■ EXERCISE INSTRUCTIONS
With the images removed, transcribe the listing that follows exactly.

■ DATA BLOCK
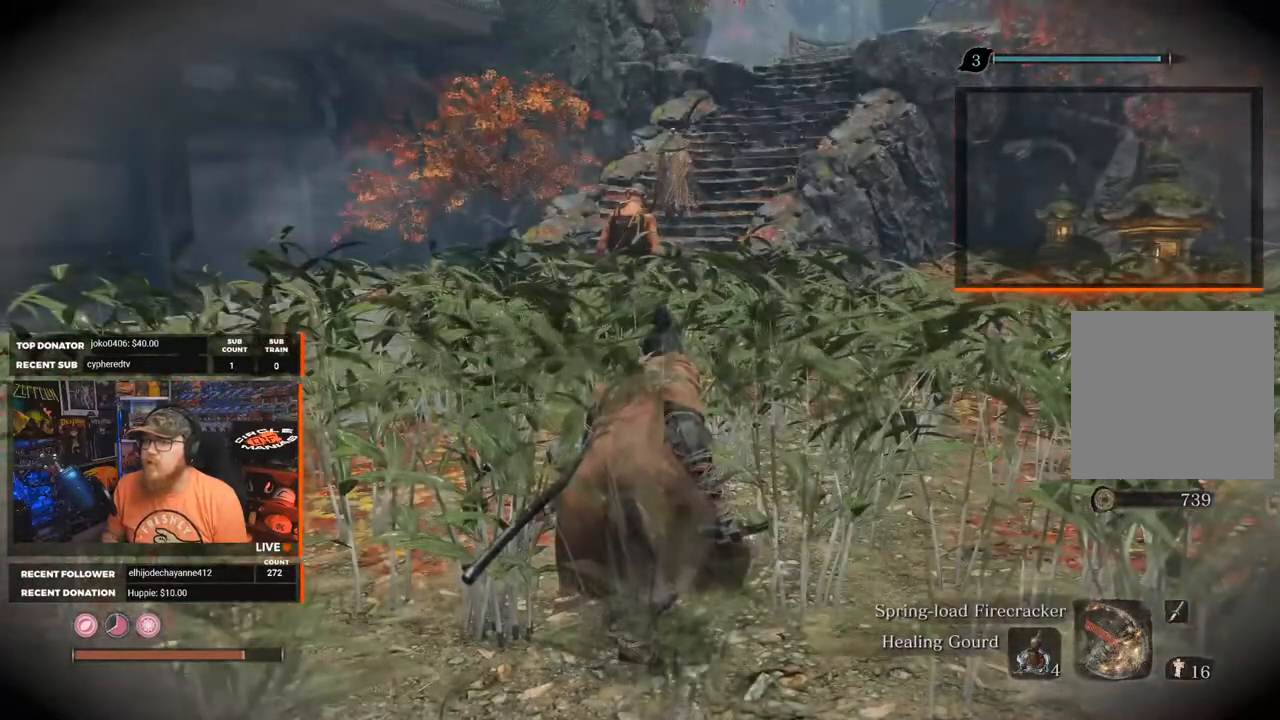
{"buttons": [], "left_stick": "center", "right_stick": "center", "events": []}
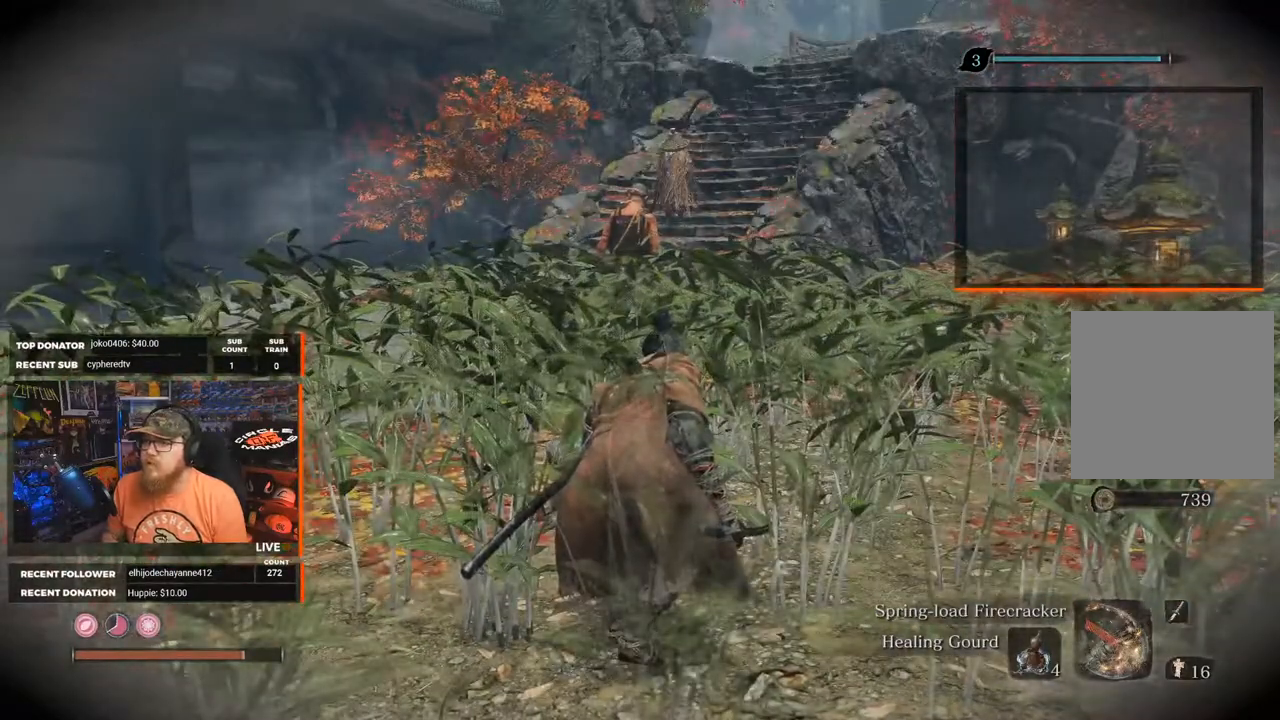
{"buttons": [], "left_stick": "center", "right_stick": "center", "events": []}
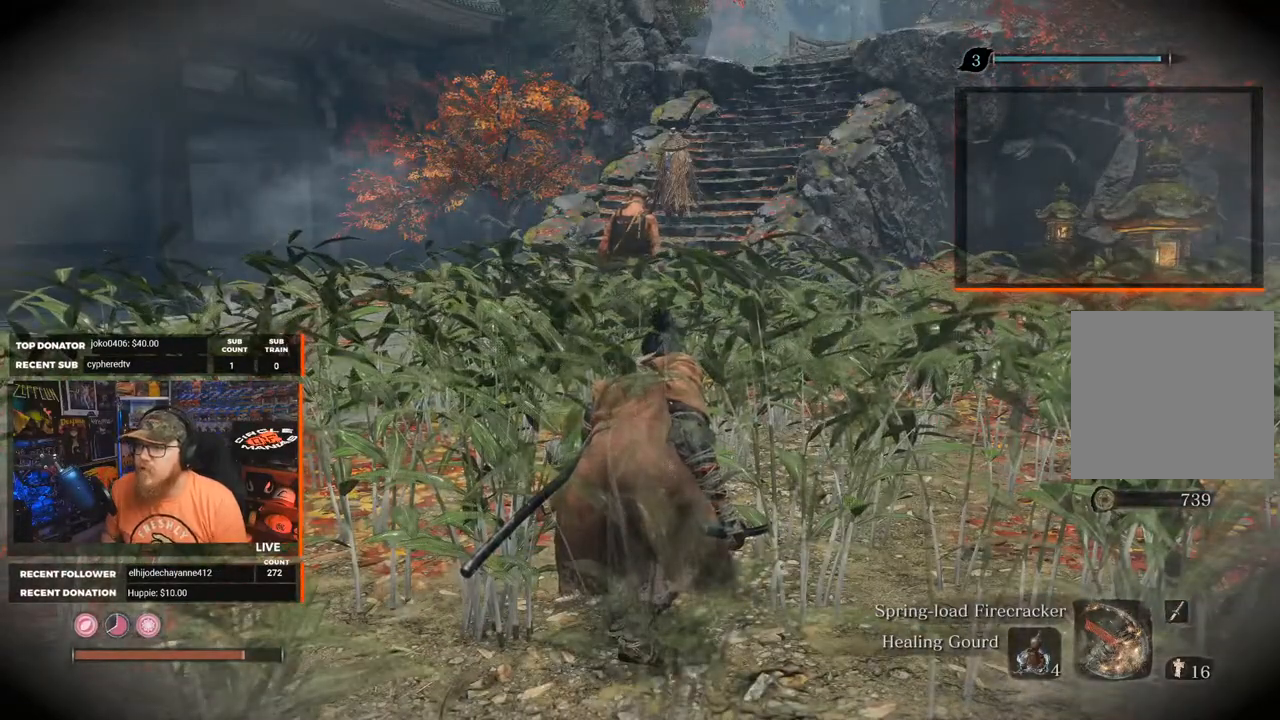
{"buttons": [], "left_stick": "center", "right_stick": "center", "events": []}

■ EXPECTED OUTPUT
{"buttons": [], "left_stick": "center", "right_stick": "center", "events": []}
{"buttons": [], "left_stick": "center", "right_stick": "center", "events": []}
{"buttons": [], "left_stick": "center", "right_stick": "center", "events": []}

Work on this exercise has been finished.